─── Provided entries ───
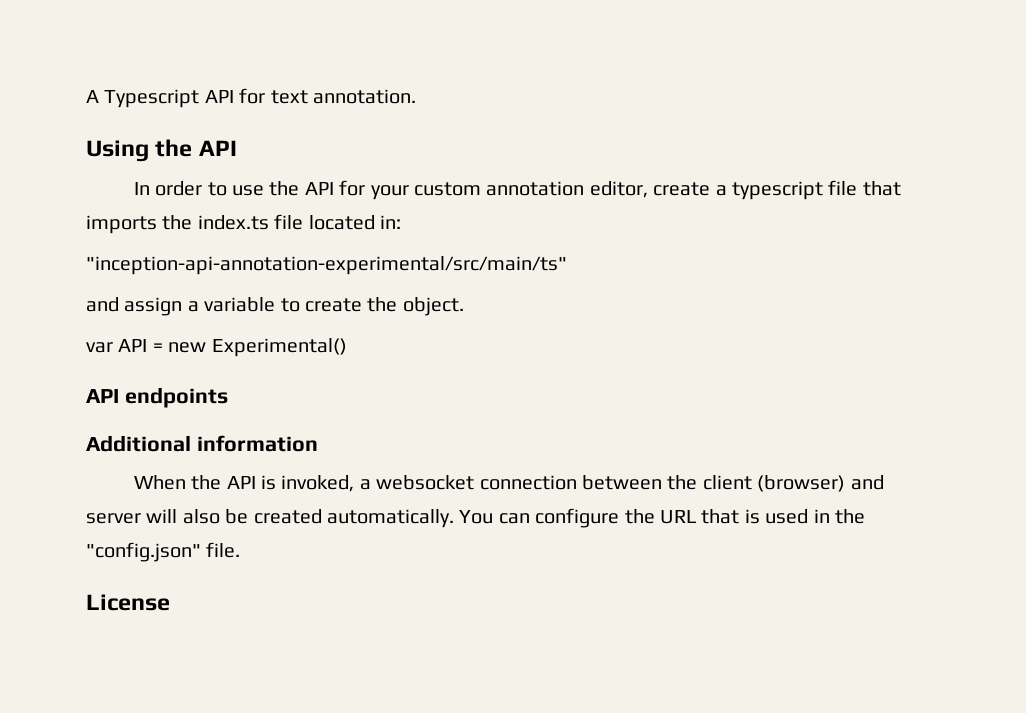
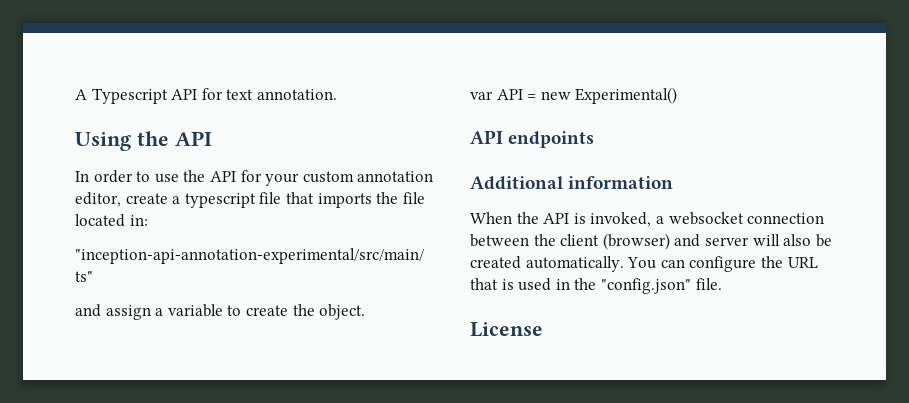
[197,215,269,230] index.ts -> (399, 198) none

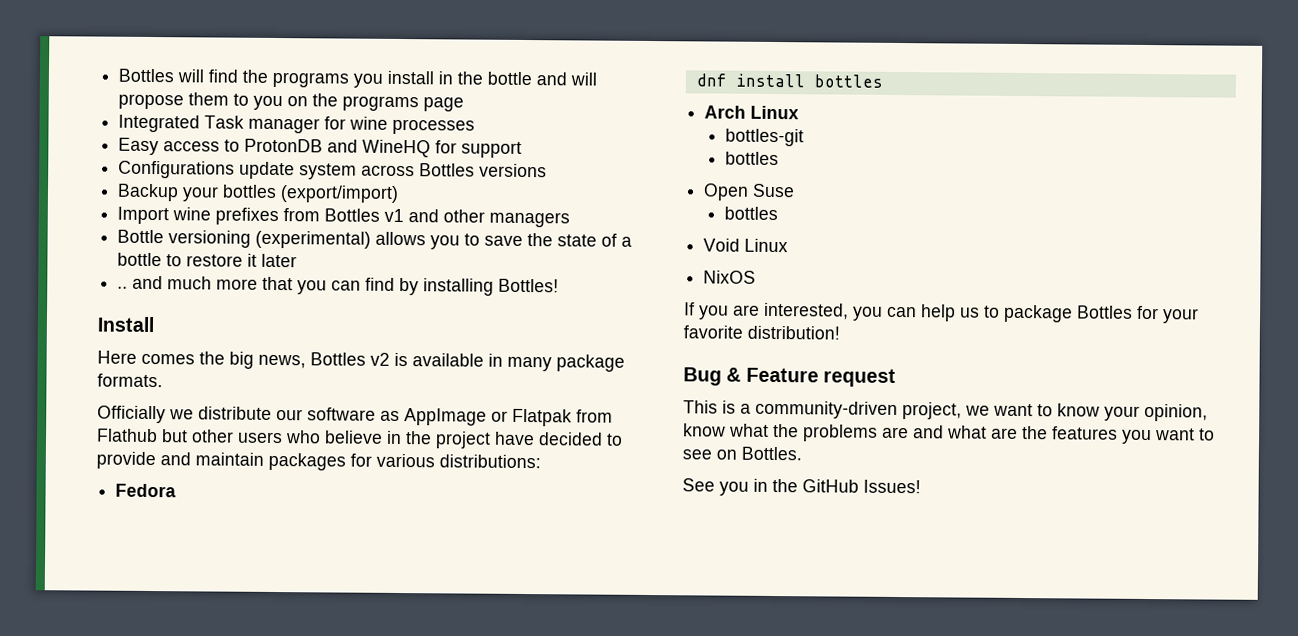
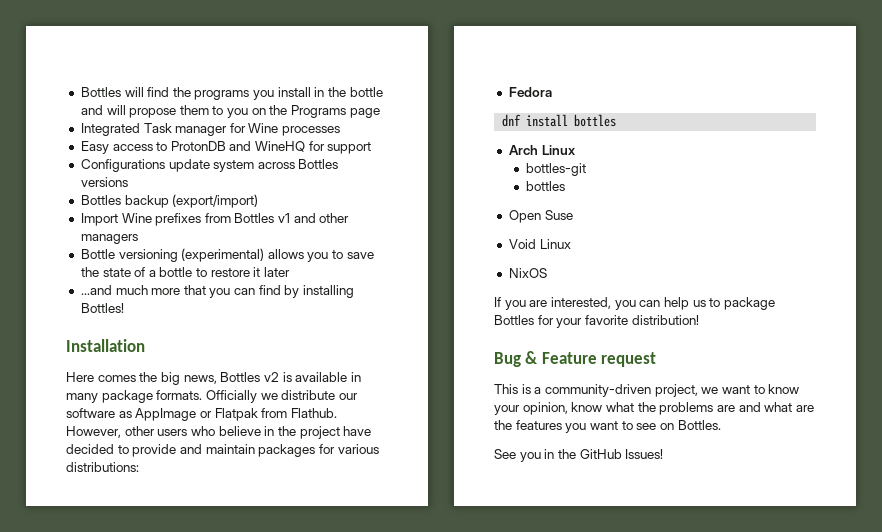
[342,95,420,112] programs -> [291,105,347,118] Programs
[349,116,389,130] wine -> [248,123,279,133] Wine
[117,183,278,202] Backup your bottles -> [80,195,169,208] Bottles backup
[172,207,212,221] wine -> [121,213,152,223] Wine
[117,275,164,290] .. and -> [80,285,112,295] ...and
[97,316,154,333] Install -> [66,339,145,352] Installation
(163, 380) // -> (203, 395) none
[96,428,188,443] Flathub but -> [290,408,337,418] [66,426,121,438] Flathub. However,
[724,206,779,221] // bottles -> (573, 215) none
───
Tell how many lines above hold "wine", nothing more.

Solution to this exercise:
2